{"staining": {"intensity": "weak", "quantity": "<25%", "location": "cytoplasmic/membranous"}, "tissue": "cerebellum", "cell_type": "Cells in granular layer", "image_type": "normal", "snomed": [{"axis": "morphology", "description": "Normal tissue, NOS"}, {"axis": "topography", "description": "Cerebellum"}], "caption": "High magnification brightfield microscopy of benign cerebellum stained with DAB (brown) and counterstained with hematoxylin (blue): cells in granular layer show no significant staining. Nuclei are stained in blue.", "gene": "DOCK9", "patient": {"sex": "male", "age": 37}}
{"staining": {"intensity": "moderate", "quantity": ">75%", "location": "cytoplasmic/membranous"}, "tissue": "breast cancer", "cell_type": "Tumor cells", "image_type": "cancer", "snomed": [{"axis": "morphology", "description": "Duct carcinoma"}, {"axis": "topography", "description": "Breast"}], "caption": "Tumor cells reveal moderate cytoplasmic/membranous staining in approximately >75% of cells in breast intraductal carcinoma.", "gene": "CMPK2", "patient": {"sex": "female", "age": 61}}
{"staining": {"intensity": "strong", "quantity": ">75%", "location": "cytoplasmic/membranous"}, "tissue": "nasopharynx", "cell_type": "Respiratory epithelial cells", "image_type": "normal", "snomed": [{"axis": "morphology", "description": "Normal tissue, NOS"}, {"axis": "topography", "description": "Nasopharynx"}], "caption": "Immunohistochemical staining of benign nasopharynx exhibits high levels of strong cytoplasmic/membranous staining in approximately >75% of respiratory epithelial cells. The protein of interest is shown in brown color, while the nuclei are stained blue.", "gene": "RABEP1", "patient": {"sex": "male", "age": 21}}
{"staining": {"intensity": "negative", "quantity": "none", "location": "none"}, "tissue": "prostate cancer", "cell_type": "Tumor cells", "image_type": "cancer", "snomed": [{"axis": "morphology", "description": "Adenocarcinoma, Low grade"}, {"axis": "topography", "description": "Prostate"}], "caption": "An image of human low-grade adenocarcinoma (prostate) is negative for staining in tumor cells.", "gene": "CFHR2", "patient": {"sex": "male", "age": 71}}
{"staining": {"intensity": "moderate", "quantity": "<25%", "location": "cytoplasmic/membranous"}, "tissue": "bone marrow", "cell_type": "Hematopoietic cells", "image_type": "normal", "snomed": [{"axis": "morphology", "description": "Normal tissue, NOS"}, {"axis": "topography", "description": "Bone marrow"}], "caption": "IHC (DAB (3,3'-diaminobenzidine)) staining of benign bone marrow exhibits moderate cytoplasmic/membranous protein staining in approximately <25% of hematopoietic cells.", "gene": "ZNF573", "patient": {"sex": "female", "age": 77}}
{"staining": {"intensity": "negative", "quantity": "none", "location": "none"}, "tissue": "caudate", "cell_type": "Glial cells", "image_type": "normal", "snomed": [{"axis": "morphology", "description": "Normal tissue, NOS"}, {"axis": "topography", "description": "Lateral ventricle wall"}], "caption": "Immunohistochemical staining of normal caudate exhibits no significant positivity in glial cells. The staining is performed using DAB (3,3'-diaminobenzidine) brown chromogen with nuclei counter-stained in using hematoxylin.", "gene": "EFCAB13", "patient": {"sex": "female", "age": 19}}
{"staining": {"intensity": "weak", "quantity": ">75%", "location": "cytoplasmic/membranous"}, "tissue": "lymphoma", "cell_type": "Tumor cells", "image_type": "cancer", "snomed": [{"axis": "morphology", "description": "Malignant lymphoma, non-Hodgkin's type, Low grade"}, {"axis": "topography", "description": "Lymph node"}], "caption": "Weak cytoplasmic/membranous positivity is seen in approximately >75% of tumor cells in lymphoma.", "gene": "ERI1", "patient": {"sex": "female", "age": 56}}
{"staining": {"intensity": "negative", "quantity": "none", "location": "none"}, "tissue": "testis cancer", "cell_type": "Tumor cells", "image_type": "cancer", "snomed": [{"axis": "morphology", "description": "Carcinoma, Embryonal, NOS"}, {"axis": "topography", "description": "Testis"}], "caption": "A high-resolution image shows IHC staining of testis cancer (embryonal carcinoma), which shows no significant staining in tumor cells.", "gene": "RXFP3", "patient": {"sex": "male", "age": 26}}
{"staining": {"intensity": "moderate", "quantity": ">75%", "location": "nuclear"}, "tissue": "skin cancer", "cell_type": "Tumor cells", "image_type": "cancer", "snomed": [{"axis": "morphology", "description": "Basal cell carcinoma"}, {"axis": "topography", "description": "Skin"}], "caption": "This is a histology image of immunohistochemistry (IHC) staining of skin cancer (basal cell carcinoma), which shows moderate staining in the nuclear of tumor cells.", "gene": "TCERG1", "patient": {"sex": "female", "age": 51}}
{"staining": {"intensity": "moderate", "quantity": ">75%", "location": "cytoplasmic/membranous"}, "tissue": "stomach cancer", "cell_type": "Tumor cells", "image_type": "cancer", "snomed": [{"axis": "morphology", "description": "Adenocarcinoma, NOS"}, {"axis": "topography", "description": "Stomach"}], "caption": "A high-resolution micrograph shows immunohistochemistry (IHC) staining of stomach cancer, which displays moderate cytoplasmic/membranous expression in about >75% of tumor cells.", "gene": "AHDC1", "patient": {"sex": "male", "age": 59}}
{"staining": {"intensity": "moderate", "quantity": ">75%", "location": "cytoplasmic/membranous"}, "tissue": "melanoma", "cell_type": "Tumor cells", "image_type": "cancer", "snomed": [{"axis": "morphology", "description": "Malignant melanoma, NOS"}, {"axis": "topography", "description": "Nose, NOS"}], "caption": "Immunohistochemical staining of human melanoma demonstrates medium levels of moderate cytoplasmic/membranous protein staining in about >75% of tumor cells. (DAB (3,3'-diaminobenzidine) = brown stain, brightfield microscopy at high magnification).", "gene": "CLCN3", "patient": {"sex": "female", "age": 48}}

WHAT IS NEEDED:
At the line with "high-resolution micrograph shows", start returning lines exactly, and stop after the final line of the listing.

PROBLEM SOLUTION:
{"staining": {"intensity": "moderate", "quantity": ">75%", "location": "cytoplasmic/membranous"}, "tissue": "stomach cancer", "cell_type": "Tumor cells", "image_type": "cancer", "snomed": [{"axis": "morphology", "description": "Adenocarcinoma, NOS"}, {"axis": "topography", "description": "Stomach"}], "caption": "A high-resolution micrograph shows immunohistochemistry (IHC) staining of stomach cancer, which displays moderate cytoplasmic/membranous expression in about >75% of tumor cells.", "gene": "AHDC1", "patient": {"sex": "male", "age": 59}}
{"staining": {"intensity": "moderate", "quantity": ">75%", "location": "cytoplasmic/membranous"}, "tissue": "melanoma", "cell_type": "Tumor cells", "image_type": "cancer", "snomed": [{"axis": "morphology", "description": "Malignant melanoma, NOS"}, {"axis": "topography", "description": "Nose, NOS"}], "caption": "Immunohistochemical staining of human melanoma demonstrates medium levels of moderate cytoplasmic/membranous protein staining in about >75% of tumor cells. (DAB (3,3'-diaminobenzidine) = brown stain, brightfield microscopy at high magnification).", "gene": "CLCN3", "patient": {"sex": "female", "age": 48}}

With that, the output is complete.